- [What to do] What is needed is an exact transcription of the line with "left wrist: (424, 757)" and all the lines that follow it in the entries below; add nothing else.

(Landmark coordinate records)
================
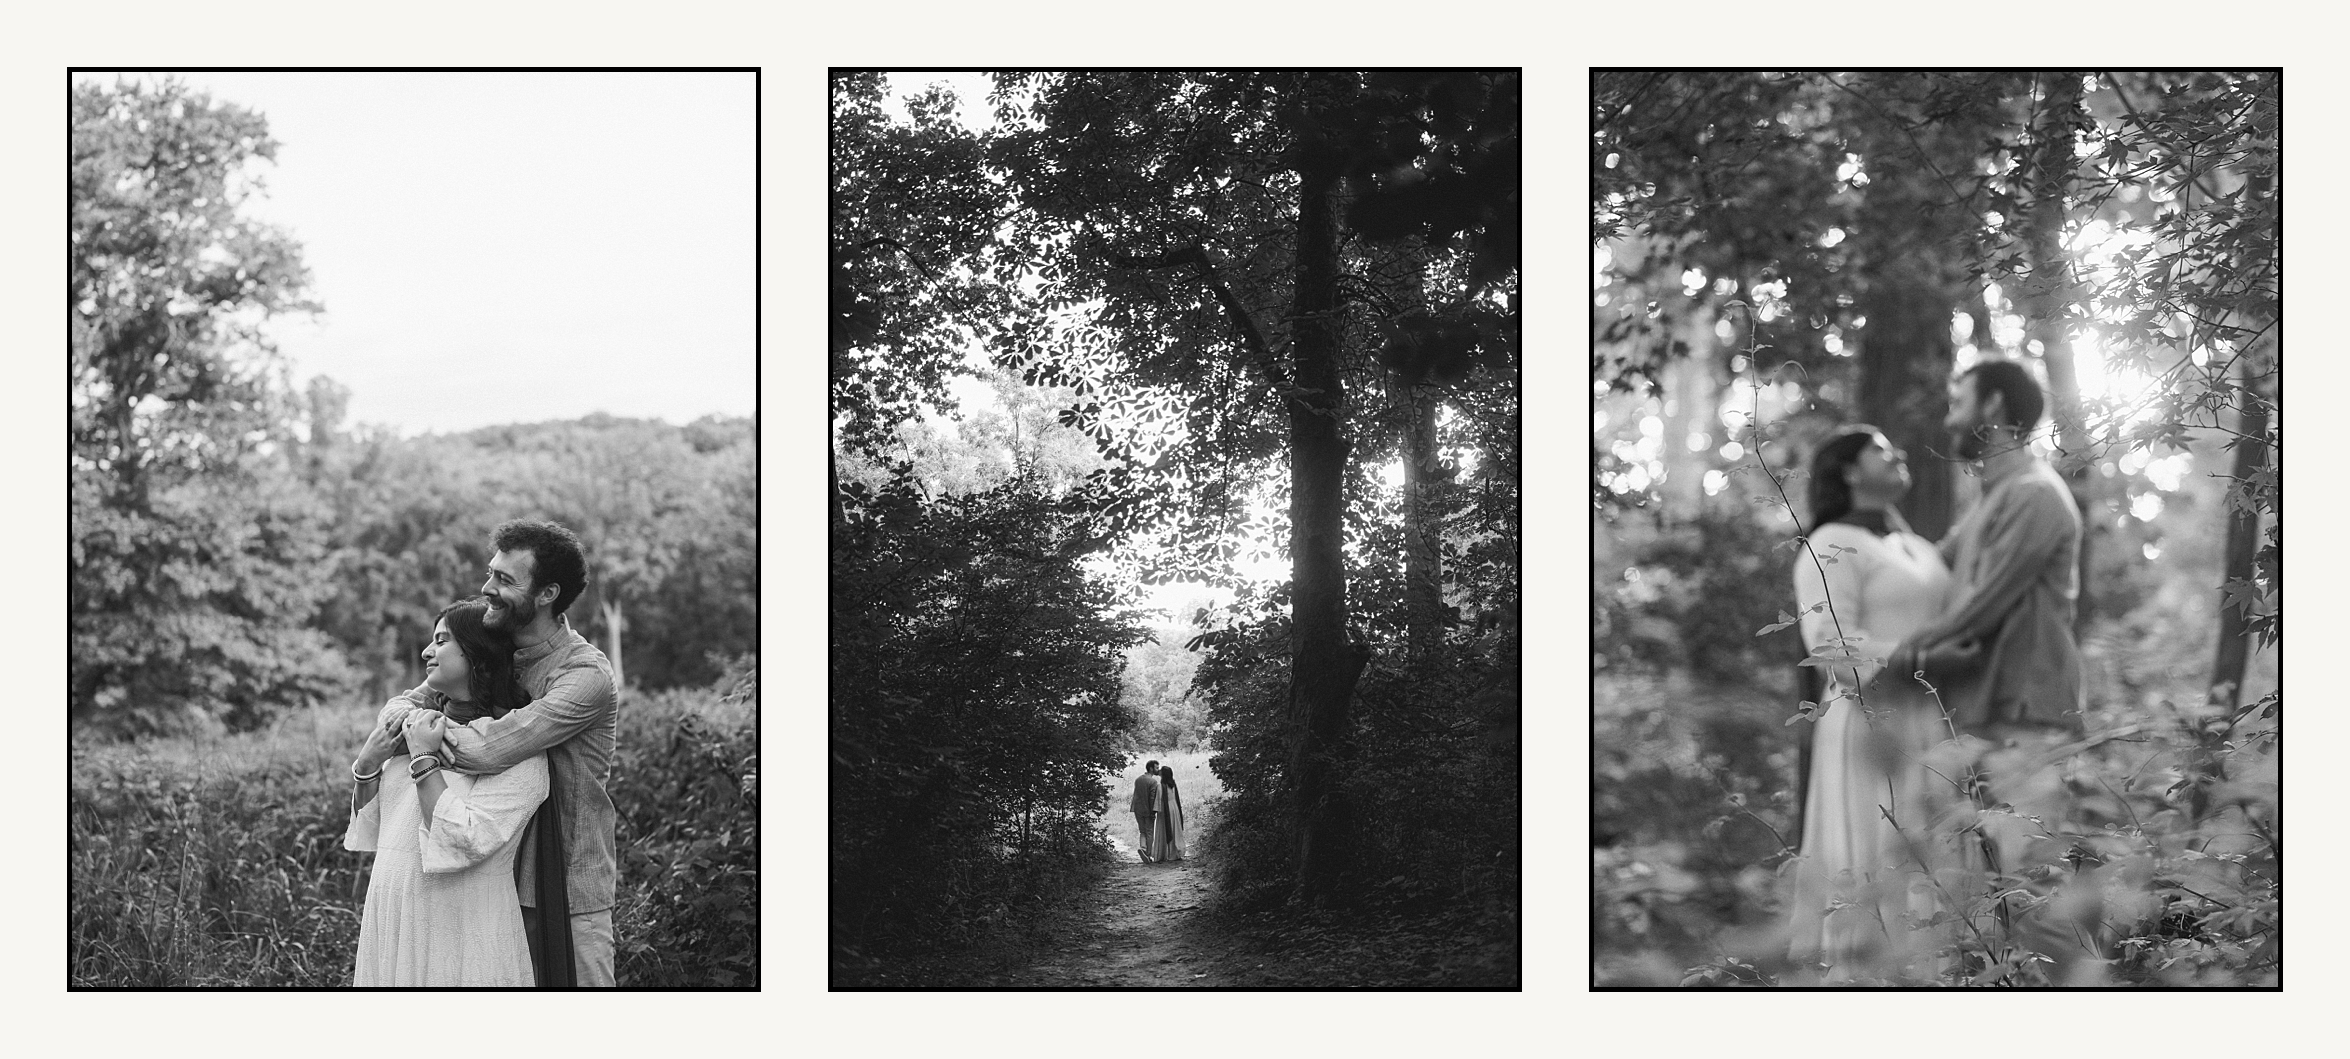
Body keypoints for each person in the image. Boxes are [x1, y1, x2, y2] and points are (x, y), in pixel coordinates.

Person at [380, 519, 620, 986]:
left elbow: (492, 748)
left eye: (505, 580)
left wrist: (422, 740)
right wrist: (407, 718)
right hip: (490, 879)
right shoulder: (495, 645)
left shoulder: (584, 675)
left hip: (569, 884)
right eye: (492, 573)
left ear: (547, 594)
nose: (487, 588)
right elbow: (411, 700)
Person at [1783, 426, 1953, 983]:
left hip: (1931, 722)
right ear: (1850, 472)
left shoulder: (1920, 549)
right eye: (1881, 449)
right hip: (1869, 722)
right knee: (1874, 853)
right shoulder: (1829, 543)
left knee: (1930, 859)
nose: (1898, 451)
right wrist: (1925, 656)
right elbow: (1831, 647)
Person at [346, 598, 550, 987]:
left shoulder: (519, 754)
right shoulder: (416, 727)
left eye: (441, 641)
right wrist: (368, 764)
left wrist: (424, 757)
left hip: (462, 922)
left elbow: (464, 838)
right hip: (393, 910)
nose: (426, 651)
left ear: (476, 653)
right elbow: (377, 827)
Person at [1887, 359, 2086, 740]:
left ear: (1993, 405)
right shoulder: (1993, 496)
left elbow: (1982, 602)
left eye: (1958, 403)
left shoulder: (2034, 493)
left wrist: (1900, 655)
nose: (1949, 420)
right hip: (1981, 710)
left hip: (2026, 714)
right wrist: (1872, 509)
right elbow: (1934, 563)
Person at [1152, 764, 1186, 863]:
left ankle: (1165, 853)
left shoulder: (1160, 787)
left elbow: (1159, 800)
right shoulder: (1173, 784)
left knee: (1165, 830)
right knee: (1174, 829)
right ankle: (1174, 852)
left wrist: (1154, 812)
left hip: (1165, 809)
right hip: (1174, 808)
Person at [1130, 760, 1162, 863]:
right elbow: (1152, 798)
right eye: (1156, 768)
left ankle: (1143, 848)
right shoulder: (1153, 782)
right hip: (1147, 809)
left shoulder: (1138, 779)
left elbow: (1136, 795)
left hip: (1137, 808)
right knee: (1149, 832)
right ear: (1151, 768)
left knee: (1142, 831)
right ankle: (1147, 854)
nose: (1158, 770)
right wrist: (1153, 811)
================
- [Solved exercise]
left wrist: (424, 757)
left hip: (462, 922)
left elbow: (464, 838)
right hip: (393, 910)
nose: (426, 651)
left ear: (476, 653)
right elbow: (377, 827)
Person at [1887, 359, 2086, 740]:
left ear: (1993, 405)
right shoulder: (1993, 496)
left elbow: (1982, 602)
left eye: (1958, 403)
left shoulder: (2034, 493)
left wrist: (1900, 655)
nose: (1949, 420)
right hip: (1981, 710)
left hip: (2026, 714)
right wrist: (1872, 509)
right elbow: (1934, 563)
Person at [1152, 764, 1186, 863]:
left ankle: (1165, 853)
left shoulder: (1160, 787)
left elbow: (1159, 800)
right shoulder: (1173, 784)
left knee: (1165, 830)
right knee: (1174, 829)
right ankle: (1174, 852)
left wrist: (1154, 812)
left hip: (1165, 809)
right hip: (1174, 808)
Person at [1130, 760, 1162, 863]:
right elbow: (1152, 798)
right eye: (1156, 768)
left ankle: (1143, 848)
right shoulder: (1153, 782)
right hip: (1147, 809)
left shoulder: (1138, 779)
left elbow: (1136, 795)
left hip: (1137, 808)
right knee: (1149, 832)
right ear: (1151, 768)
left knee: (1142, 831)
right ankle: (1147, 854)
nose: (1158, 770)
right wrist: (1153, 811)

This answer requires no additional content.